Rund acht Liter Eiscreme verspeisen die Deutschen jährlich - das sind etwa 110 Kugeln. Jürgen Pecher stellt in Staßfurt Eis her.

19.02.2016, 23:01

Staßfurt l Jürgen Pecher fühlt sich in diesen Tagen wie ein Sportler vor dem großen Wettkampf. Mehrmals in der Woche steht er auf dem Laufband im Fitnessstudio oder zieht im Schwimmbad seine Bahnen. Pecher ist 58 Jahre alt und seit mehr als 30 Jahren Eismann in Staßfurt. Die Winterpause ist für ihn wie ein Trainingslager vor der Eis-Saison. Pecher muss fit sein, denn sein Job ist anstrengend. Ab Ostern wird er bis Ende Oktober in seinem Eiscafé am Staßfurter Stadtrand arbeiten: mehr als 200 Tage, ohne Pause.

Pecher wird morgens der Erste sein und abends als Letzter die Tür zu seinem Laden verschließen. Vor Mitternacht kommt er in den Sommermonaten fast nie ins Bett. „Diese Zeit ist extrem belastend für den Körper. Im Winter muss ich mich auf die neue Eis-Saison vorbereiten“, sagt Pecher. Die körperliche Fitness ist für sein Geschäft lebenswichtig: Fällt Pecher krank aus, gibt es im Café Judy kein Eis. Doch die Winterferien sind ein Luxus, den sich nur noch wenige Eishersteller leisten können. „Viele Eisdielen machen nur noch eine kurze Pause“, sagt Annalisa Carnio, Sprecherin des Verbandes der italienischen Eishersteller in Deutschland. Nur die gut laufenden Eiscafés können es sich leisten, im Winterhalbjahr zu schließen. Aus Kostengründen haben viele Eisdielen im Winter ihr Angebot um Kaffee und Kuchen erweitert.

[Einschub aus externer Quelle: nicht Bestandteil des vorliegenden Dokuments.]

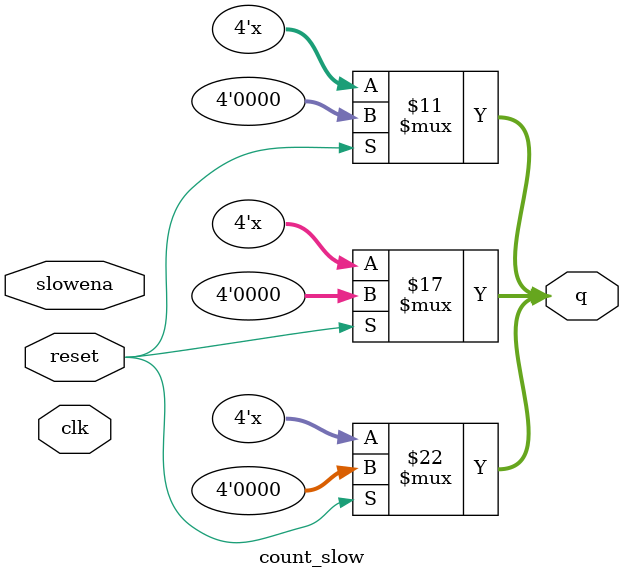
<source format=v>

module count_slow(
    input clk,
    input slowena,
    input reset,
    output reg [3:0] q);

// On the positive edge of the clock:
// if reset is high, reset the output q to 0. 
// Otherwise, only increment the output q if the ena input is high and q is not 9.

always #(2) begin
    if (reset) q <= 0;
    else if (slowena && q < 9) q <= q + 1;
end

// On the positive edge of the clock:
// if reset is low, reset the output q to 0. 
// Otherwise, only increment the output q if the ena input is high and q is not 9.

always #(2) begin
    if (reset) q <= 0;
    else if (slowena && q < 9) q <= q + 1;
    else q <= q + 2;
end

// On the positive edge of the clock:
// if reset is low, reset the output q to 0. 
// Otherwise, only increment the output q if the ena input is high and q is not 9.

always #(2) begin
    if (reset) q <= 0;
    end
endmodule

</source>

Jürgen Pecher ist einer von 75 Speiseeisherstellern in Sachsen-Anhalt. Er kann sich die Pause erlauben. Die Umsätze seien seit Jahren stabil. Seine Kosten habe er im Griff. Der kleine Laden mit Terrasse ist sein Eigentum. Pecher hat zwei Angestellte: eine Vollzeitkraft, die in der Winterpause für eine Bäckerei arbeitet und eine Teilzeit-Beschäftigte, die nur im Sommer aushilft. In der warmen Jahreszeit hat Pecher zusätzlich bis zu fünf Schülerinnen auf der Lohnliste, die er als Aushilfen beschäftigt.

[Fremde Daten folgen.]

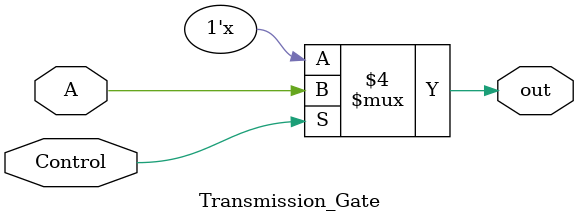
<source format=v>
module mux_tg ( I0, I1, Sel, y_out );

input I0, I1, Sel;
output  y_out;
wire w1;
not (w1,Sel);

Transmission_Gate f1( .A(I0), .Control(w1), .out(y_out) );
Transmission_Gate f2( .A(I1), .Control(Sel), .out(y_out) );
endmodule



module Transmission_Gate ( A, Control, out );
input A, Control;
output reg out;

always @ (A or Control )
begin
if (Control == 1)
out = A;
else
out = 1'bz;
end
endmodule

</source>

In seinem Eisladen hat sich das Interieur seit 1983 kaum verändert. Tische und Stühle hat sich Pecher damals vom Stahl- und Walzwerk Brandenburg fertigen lassen. Seitdem hat er nur den roten Kunstlederbezug erneuert. Die Wände sind halbhoch mit braunen Kacheln gefliest. „Ich arbeite daran, dieses Café so zu erhalten. Es hat Charakter. Meine Gäste lieben das“, sagt Pecher. Im Winter ist er deshalb vielmehr Hausmeister als Eismann: Maschinen werden gewartet, Ersatzteile eingebaut, Fugen verputzt.

Pecher nutzt die Pause aber auch zur Fortbildung. Er beobachtet die Konkurrenz: Welche Trends werden von den großen, industriellen Eisherstellern aufgegriffen? Welche Sorten könnten in der kommenden Saison von den Kunden nachgefragt werden? In diesen Tagen wird er sich in sein Auto setzen und nach Stuttgart fahren. Dort läuft noch bis zum 24. Februar die Messe Gelatissimo – das Branchentreffen der Eishersteller. Neue Produkte und Rohstoffe stehen im Fokus der Schau.

Doch Eis ist letztlich eine Geschmackssache. Viele Kunden zeigen sich zwar experimentierfreudig, sagt Pecher. Die traditionellen Geschmacksrichtungen Vanille und Schokolade gehen aber noch immer am häufigsten über die Ladentheke. Doch auch bei Pecher gibt es mittlerweile vegane, lactosefreie Eissorten und auch Bio-Eis.

Der Verband der italienischen Eishersteller kürt jährlich eine Sorte des Jahres. In der Vergangenheit sind ausgefallene Kreationen wie Birne mit Parmesan oder Erdbeere mit Balsamico darunter gewesen. Pistazie wird 2016 die Sorte des Jahres. Natürliche Rohstoffe und traditionsreiche Rezepturen sollen in diesem Sommer die Kunden in die Eiscafés locken.